* Goal of the exercise
From the entries below, list each line with "give".

************

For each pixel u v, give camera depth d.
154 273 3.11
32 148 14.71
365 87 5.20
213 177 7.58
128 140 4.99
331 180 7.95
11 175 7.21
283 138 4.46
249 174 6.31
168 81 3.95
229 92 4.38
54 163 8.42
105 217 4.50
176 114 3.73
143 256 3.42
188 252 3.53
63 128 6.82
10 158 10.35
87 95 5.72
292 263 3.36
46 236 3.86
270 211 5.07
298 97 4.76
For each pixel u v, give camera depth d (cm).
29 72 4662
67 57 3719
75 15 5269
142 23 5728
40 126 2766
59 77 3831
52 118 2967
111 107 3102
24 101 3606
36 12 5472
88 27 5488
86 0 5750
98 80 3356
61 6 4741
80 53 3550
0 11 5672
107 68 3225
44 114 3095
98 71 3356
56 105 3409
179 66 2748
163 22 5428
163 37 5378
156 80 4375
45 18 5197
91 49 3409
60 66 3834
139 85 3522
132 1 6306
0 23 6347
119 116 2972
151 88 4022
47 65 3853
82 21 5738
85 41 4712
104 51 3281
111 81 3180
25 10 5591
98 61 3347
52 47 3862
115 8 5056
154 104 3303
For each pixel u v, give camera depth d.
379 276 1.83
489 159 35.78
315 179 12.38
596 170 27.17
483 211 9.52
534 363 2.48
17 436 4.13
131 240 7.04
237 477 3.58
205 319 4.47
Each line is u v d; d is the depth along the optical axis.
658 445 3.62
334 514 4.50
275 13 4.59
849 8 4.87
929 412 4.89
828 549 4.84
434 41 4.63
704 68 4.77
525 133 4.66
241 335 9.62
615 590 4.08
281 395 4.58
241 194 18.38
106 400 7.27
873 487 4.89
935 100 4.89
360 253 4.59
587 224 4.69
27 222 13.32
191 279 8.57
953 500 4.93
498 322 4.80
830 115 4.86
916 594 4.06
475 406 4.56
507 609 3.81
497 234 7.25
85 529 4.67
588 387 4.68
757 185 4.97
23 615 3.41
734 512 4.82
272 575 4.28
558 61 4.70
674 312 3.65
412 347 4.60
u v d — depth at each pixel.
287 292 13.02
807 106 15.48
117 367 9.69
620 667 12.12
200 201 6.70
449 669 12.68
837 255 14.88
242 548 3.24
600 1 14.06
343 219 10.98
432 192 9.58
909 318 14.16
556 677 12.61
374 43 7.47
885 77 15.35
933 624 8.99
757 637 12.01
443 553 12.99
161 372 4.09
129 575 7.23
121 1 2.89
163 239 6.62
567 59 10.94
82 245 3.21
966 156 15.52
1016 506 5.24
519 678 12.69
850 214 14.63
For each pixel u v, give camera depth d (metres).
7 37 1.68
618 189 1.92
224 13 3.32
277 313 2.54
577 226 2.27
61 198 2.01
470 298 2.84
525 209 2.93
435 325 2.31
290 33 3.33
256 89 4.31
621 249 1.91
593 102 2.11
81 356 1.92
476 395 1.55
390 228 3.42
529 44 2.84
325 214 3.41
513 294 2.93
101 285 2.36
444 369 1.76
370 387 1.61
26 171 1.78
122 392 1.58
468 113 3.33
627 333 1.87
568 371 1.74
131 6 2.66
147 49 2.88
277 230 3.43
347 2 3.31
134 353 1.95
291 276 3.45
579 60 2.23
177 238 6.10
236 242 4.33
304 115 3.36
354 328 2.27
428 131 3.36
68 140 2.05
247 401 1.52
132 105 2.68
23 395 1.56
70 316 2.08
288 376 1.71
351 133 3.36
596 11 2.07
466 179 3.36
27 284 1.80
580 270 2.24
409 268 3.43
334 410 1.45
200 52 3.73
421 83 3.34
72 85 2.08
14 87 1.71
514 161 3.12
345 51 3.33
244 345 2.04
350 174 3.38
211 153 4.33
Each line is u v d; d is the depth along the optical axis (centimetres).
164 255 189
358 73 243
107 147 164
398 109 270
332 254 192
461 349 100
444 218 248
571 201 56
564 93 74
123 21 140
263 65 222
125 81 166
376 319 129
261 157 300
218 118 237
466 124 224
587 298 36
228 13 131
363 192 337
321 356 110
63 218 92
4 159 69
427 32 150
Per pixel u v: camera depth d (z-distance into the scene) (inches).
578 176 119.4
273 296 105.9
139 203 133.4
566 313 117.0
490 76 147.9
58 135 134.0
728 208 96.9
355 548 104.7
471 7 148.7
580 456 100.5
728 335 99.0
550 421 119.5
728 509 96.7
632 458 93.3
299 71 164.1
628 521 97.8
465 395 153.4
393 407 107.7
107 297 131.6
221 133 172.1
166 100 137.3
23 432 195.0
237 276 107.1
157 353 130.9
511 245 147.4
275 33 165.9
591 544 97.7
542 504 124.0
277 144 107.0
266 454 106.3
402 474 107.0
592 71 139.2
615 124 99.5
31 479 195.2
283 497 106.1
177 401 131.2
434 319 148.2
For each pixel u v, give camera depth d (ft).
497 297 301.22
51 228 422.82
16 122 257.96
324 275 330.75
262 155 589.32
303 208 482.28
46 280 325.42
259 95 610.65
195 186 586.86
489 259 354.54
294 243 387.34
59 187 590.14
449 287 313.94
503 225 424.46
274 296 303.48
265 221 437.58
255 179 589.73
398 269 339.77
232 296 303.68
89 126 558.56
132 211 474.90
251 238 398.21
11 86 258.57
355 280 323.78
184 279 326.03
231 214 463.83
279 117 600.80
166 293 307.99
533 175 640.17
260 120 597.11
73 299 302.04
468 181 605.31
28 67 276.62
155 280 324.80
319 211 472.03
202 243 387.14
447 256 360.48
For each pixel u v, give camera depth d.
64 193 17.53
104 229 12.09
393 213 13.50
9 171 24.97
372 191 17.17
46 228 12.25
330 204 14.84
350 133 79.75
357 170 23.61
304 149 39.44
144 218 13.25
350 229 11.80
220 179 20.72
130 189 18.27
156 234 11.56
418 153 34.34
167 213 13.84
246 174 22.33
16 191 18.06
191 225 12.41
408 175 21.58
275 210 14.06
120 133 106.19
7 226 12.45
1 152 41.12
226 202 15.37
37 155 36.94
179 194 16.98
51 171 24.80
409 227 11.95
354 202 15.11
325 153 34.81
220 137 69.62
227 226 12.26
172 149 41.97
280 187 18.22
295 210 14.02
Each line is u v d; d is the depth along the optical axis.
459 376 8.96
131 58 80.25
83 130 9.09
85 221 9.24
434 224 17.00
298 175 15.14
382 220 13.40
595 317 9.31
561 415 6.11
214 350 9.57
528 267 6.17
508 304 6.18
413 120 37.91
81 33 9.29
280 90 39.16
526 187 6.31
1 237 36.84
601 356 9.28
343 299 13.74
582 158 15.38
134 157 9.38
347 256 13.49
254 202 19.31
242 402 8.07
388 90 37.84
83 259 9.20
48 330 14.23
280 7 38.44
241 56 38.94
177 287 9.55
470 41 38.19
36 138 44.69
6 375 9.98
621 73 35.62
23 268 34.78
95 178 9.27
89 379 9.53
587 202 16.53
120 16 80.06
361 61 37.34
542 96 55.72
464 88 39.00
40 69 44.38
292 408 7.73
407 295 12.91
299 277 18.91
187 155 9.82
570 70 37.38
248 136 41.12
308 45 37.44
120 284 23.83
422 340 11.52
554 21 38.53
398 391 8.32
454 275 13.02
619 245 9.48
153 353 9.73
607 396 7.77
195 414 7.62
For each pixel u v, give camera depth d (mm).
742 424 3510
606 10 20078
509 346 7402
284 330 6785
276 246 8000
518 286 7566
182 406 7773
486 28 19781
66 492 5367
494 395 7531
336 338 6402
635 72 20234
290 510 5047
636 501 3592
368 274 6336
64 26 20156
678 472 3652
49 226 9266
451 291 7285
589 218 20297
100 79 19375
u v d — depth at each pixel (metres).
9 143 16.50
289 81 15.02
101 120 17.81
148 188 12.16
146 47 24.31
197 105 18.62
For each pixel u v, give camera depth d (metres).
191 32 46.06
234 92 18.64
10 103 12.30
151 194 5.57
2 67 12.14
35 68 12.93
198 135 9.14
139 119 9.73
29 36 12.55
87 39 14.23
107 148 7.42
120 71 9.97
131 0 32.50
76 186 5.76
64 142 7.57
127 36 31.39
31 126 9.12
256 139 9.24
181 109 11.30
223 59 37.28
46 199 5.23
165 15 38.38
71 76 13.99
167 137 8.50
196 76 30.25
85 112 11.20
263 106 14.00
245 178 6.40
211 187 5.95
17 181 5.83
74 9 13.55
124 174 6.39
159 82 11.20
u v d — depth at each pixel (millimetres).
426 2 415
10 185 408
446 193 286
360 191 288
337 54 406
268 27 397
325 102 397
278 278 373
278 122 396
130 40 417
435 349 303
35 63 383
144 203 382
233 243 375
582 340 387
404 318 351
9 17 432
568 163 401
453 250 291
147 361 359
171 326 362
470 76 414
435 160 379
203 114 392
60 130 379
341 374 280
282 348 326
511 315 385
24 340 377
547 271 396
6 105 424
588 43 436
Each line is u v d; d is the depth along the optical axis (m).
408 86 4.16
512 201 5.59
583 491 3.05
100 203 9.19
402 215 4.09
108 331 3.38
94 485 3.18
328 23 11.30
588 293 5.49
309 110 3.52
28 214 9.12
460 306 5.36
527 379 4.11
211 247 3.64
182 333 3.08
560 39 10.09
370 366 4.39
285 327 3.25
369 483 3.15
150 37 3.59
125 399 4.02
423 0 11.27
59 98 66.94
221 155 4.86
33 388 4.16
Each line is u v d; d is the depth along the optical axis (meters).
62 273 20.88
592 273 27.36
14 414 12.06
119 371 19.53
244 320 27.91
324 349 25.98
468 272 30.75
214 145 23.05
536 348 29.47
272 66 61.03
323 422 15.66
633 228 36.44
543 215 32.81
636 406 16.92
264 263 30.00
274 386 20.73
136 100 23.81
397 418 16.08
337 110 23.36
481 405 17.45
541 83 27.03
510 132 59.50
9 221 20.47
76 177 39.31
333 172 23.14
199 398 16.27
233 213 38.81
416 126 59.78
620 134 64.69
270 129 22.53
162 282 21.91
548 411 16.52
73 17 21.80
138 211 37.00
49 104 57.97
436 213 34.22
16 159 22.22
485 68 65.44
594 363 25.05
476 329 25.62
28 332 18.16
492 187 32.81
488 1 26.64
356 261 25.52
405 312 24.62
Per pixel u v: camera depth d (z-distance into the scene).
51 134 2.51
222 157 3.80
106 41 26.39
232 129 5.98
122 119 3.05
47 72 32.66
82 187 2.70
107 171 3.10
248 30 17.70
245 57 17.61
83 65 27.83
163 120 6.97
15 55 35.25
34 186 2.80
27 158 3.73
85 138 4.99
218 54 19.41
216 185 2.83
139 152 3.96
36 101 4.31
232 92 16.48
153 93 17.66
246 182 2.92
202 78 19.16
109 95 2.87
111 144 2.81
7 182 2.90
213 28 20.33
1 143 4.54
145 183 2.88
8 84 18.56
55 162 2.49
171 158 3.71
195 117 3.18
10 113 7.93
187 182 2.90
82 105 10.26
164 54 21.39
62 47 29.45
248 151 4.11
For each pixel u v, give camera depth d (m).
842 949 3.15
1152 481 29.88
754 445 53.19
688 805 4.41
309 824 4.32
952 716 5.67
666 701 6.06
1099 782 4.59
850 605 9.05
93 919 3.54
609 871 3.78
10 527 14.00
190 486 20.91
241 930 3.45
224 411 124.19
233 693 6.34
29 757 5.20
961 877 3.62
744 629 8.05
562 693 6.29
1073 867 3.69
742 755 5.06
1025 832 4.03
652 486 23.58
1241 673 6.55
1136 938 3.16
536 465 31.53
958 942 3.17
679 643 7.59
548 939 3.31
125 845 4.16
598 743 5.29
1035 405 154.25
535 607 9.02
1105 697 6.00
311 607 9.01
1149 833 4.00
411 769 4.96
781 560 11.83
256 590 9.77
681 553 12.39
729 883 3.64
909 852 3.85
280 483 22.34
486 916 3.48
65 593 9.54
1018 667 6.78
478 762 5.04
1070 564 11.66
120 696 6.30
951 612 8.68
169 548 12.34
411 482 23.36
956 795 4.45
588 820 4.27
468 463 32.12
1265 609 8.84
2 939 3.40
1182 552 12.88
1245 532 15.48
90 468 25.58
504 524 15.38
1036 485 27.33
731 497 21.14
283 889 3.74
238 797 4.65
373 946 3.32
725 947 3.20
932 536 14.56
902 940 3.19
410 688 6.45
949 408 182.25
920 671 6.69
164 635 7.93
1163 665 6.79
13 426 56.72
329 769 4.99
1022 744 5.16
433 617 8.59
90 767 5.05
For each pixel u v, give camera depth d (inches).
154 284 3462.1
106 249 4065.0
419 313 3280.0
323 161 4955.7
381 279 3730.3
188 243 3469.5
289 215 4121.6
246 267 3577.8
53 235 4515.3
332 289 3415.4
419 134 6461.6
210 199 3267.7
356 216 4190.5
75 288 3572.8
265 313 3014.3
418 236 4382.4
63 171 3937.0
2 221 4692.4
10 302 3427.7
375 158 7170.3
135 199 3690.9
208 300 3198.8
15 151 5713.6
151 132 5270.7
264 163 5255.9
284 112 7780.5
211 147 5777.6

************

* Output of the task
For each pixel u v, give camera depth d.
For each pixel u v, give camera depth d (cm).
For each pixel u v, give camera depth d.
For each pixel u v, give camera depth d (metres).
For each pixel u v, give camera depth d (ft).
For each pixel u v, give camera depth d.
For each pixel u v, give camera depth d (mm).
For each pixel u v, give camera depth d (metres).
For each pixel u v, give camera depth d (m).
For each pixel u v, give camera depth d (inches).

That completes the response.